CID=$(docker run -e VIRTUAL_HOST=zm.yourdomain.com -P -d -t kylejohnson/release-1.27)
  1. Find out which ports your container is listening on. You can now access ZoneMinder over http, on the port output by the following command:
kjohnson@lxc01:~/$ docker port $CID 80
0.0.0.0:49156

Testing changes

In this example we will use docker to build a new zoneminder 'image' for each change that we make, in order to test our code in a clean environment.

We will clone a fork of the zoneminder repo, make changes, and then build from the local Dockerfile - against our clone of the zoneminder repo.

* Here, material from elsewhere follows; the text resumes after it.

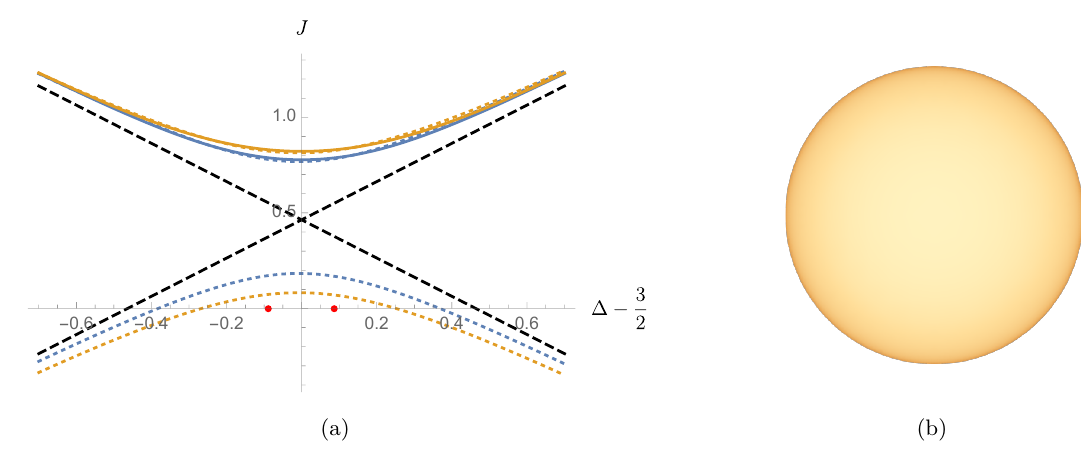
Figure 13 : The interpolation of data points and their fit for two sets of points considered in fig. 12 is given. The analytic continuation is obtained once the fit is found. The ✏ and its Figure 8 . (a) Estimate of the leading Regge trajectory in the critical 3D Ising Model (from [54]), shadow are represented by the two red dots. We see the prediction for  ✏ by looking at the showing its two branches, the orange (outermost) curve being the preferred one. (b) Angular intersection of the curves and the  axis. dependence of the camera signal, similar to figure 6. The optical parameter ( | p | L = 8 was used) has little influence on the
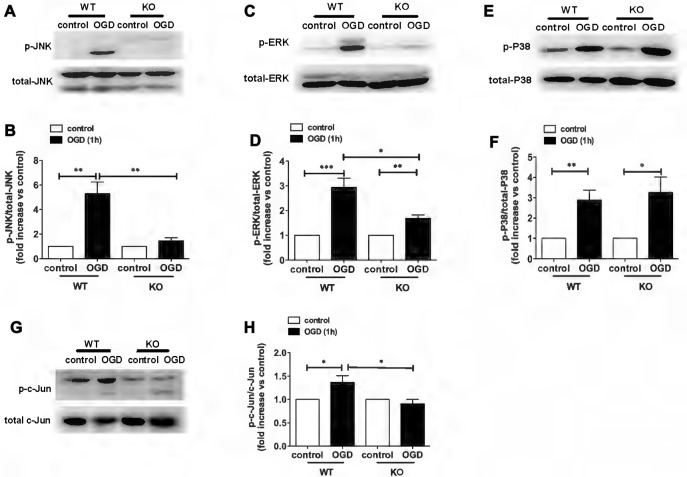
Involvement of KCa3.1 in OGD-induced phenotypic modulation of astrocytes through the ERK1/2 and JNK signaling pathways. (A,C,E) Representative images of total JNK, ERK1/2, P38 and phosphorylated JNK (p-JNK), ERK1/2 (p-ERK1/2), P38 (p-P38) in WT and KO astrocytes with or without OGD (1 h). (B,D,F) Mean values of p-JNK, p-ERK1/2 and p-P38 relative to total JNK, ERK1/2 and P38 protein (n = 3). Data are presented as means ± SEM. *p < 0.05, **p < 0.01, ***p < 0.001. (G) Representative images of total c-Jun and phosphorylated c-Jun (p-c-Jun) in WT and KO astrocytes, with or without OGD (1 h). (H) Mean values of p-c-Jun relative to total c-Jun protein (n = 3). Data are presented as means ± SEM. *p < 0.05. WT, wild type; KO, knockout; OGD, oxygen–glucose deprivation.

  1. Clone your fork of the ZoneMinder repo
git clone git@github.com:kylejohnson/ZoneMinder.git
  1. Checkout the relevant branch
kjohnson@lxc01:~/ZoneMinder$ git checkout my_feature_branch
  1. Make changes locally, no need to push or commit. In this case I am testing different popup sizes for the flat skin.
git add web/skins/flat/js/skin.js
git commit -m 'Fix popup sizes in flat skins.  Fixes #331'
  1. Build the local Dockerfile in our fork.
docker build -t='kylejohnson/release-1.27-flat' .
  1. Run the built docker image
CID=$(docker run -P -d -t kylejohnson/release-1.27-flat)
  1. See which port it is listening on
docker port $CID 80
0.0.0.0:49158
  1. Test your changes by connecting to that host on port 49158

  2. Looks good? Create a pull request from your fork to master.